Omni-modal Large Language Models (OLLMs) that process text, images, videos, and audio introduce new challenges for safety and value guardrails in human-AI interaction. Prior guardrail research largely targets unimodal settings and typically frames safeguarding as binary classification, which limits robustness across diverse modalities and tasks. To address this gap, we propose OmniGuard, the first family of omni-modal guardrails that performs safeguarding across all modalities with deliberate reasoning ability. To support the training of OMNIGUARD, we curate a large, comprehensive omni-modal safety dataset comprising over 210K diverse samples, with inputs that cover all modalities through both unimodal and cross-modal samples. Each sample is annotated with structured safety labels and carefully curated safety critiques from expert models through targeted distillation. Extensive experiments on 15 benchmarks show that OmniGuard achieves strong effectiveness and generalization across a wide range of multimodal safety scenarios.

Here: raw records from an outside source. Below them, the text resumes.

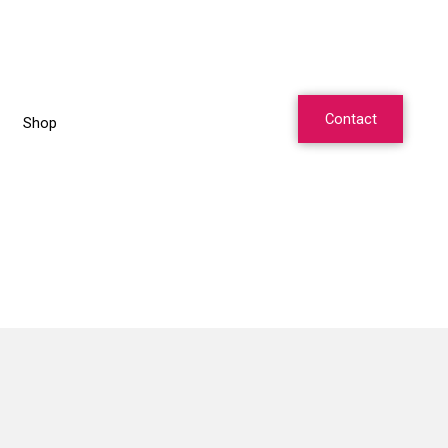
Contact
Shop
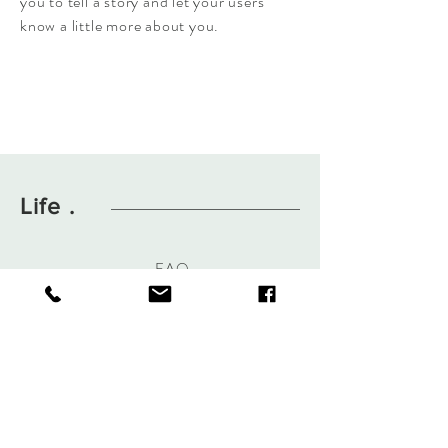
you to tell a story and let your users
know a little more about you.
Life .
FAQ
About
Contact
Hours Of Operation
Mon-Fri 8am-3pm
Sat By Appointment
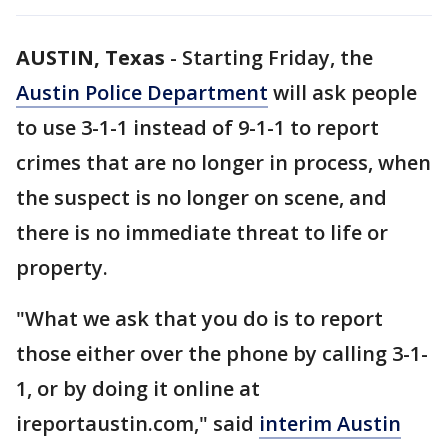
AUSTIN, Texas
-
Starting Friday, the
Austin Police Department
will ask people
to use 3-1-1 instead of 9-1-1 to report
crimes that are no longer in process, when
the suspect is no longer on scene, and
there is no immediate threat to life or
property.
"What we ask that you do is to report
those either over the phone by calling 3-1-
1, or by doing it online at
ireportaustin.com," said
interim Austin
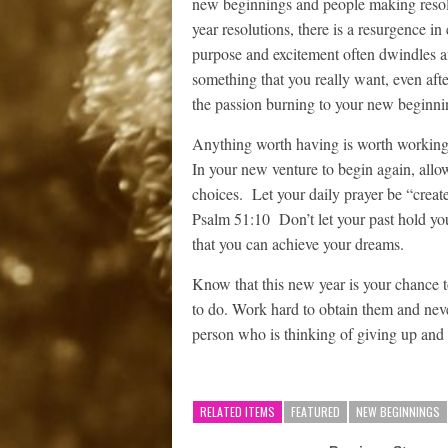
new beginnings and people making reso
year resolutions, there is a resurgence 
purpose and excitement often dwindles aft
something that you really want, even after
the passion burning to your new beginnin
Anything worth having is worth working fo
In your new venture to begin again, allo
choices. Let your daily prayer be “create
Psalm 51:10 Don’t let your past hold yo
that you can achieve your dreams.
Know that this new year is your chance 
to do. Work hard to obtain them and nev
person who is thinking of giving up and 
RELATED ITEMS
FEATURED
NEW BEGINNINGS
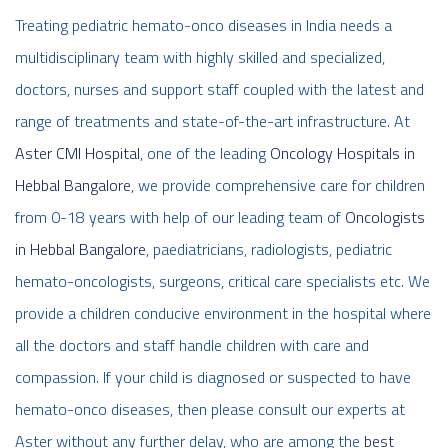
Treating pediatric hemato-onco diseases in India needs a
multidisciplinary team with highly skilled and specialized,
doctors, nurses and support staff coupled with the latest and
range of treatments and state-of-the-art infrastructure. At
Aster CMI Hospital
, one of the leading
Oncology Hospitals in
Hebbal Bangalore
, we provide comprehensive care for children
from 0-18 years with help of our leading team of
Oncologists
in Hebbal Bangalore
, paediatricians, radiologists, pediatric
hemato-oncologists, surgeons, critical care specialists etc. We
provide a children conducive environment in the hospital where
all the doctors and staff handle children with care and
compassion. If your child is diagnosed or suspected to have
hemato-onco diseases, then please consult our experts at
Aster without any further delay, who are among the
best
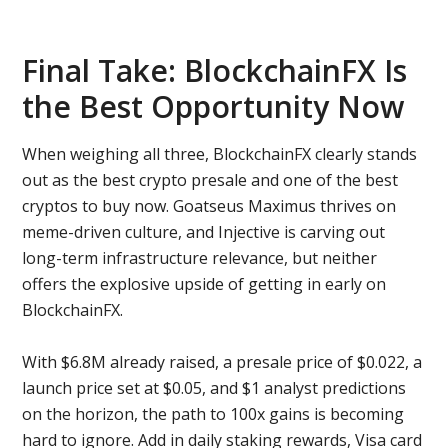
Final Take: BlockchainFX Is
the Best Opportunity Now
When weighing all three, BlockchainFX clearly stands
out as the best crypto presale and one of the best
cryptos to buy now. Goatseus Maximus thrives on
meme-driven culture, and Injective is carving out
long-term infrastructure relevance, but neither
offers the explosive upside of getting in early on
BlockchainFX.
With $6.8M already raised, a presale price of $0.022, a
launch price set at $0.05, and $1 analyst predictions
on the horizon, the path to 100x gains is becoming
hard to ignore. Add in daily staking rewards, Visa card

Importantly, OmniGuard provides a unified framework that enforces policies and mitigates risks in omni-modalities, paving the way toward building more robust and capable omnimodal safeguarding systems.

Paper Structure

This paper contains 29 sections, 2 equations, 5 figures, 6 tables.

Figures (5)

  • Figure 1: Overview of OmniGuard's training process. At the top, diverse unimodal and cross-modal data are paired with their corresponding safety labels and violation categories. Expert models then generate detailed reasoning critiques, which are subsequently used to fine-tune OmniGuard through targeted distillation. In contrast to existing guardrail systems (bottom left), which are typically modality-specific and limited to simple binary classification, OmniGuard supports unified omni-modal safety judgment across text, image, video, and audio domains, while additionally providing comprehensive safety reasoning to justify its decisions (bottom right).
  • Figure 2: Collected datasets and the distribution of the constructed dataset.
  • Figure 3: Performance comparison of OmniGuard and baseline models on cross-modal safety benchmarks. The performance is evaluated in Accuracy (ACC).
  • Figure 4: Comparison of performance between Label-only SFT and critique-augmented training across both uni-modal and cross-modal settings. The upper four subplots show average performance results on uni-modal benchmarks (Text, Image, Video, Audio), evaluated by F1 score (%). The bottom four subplots present cross-modal results on MM-SafetyBench (Image-Text), Video-SafetyBench (Video-Text), and AIAH (Audio-Text), along with the average performance, reported in accuracy (ACC, %).
  • Figure 5: Prompt template used for target distillation from teacher models when generating safety critiques. Provided with the safety label (safe or unsafe) and the corresponding violation categories, the teacher models are instructed to produce a detailed explanation describing the rationale behind the safety assessment.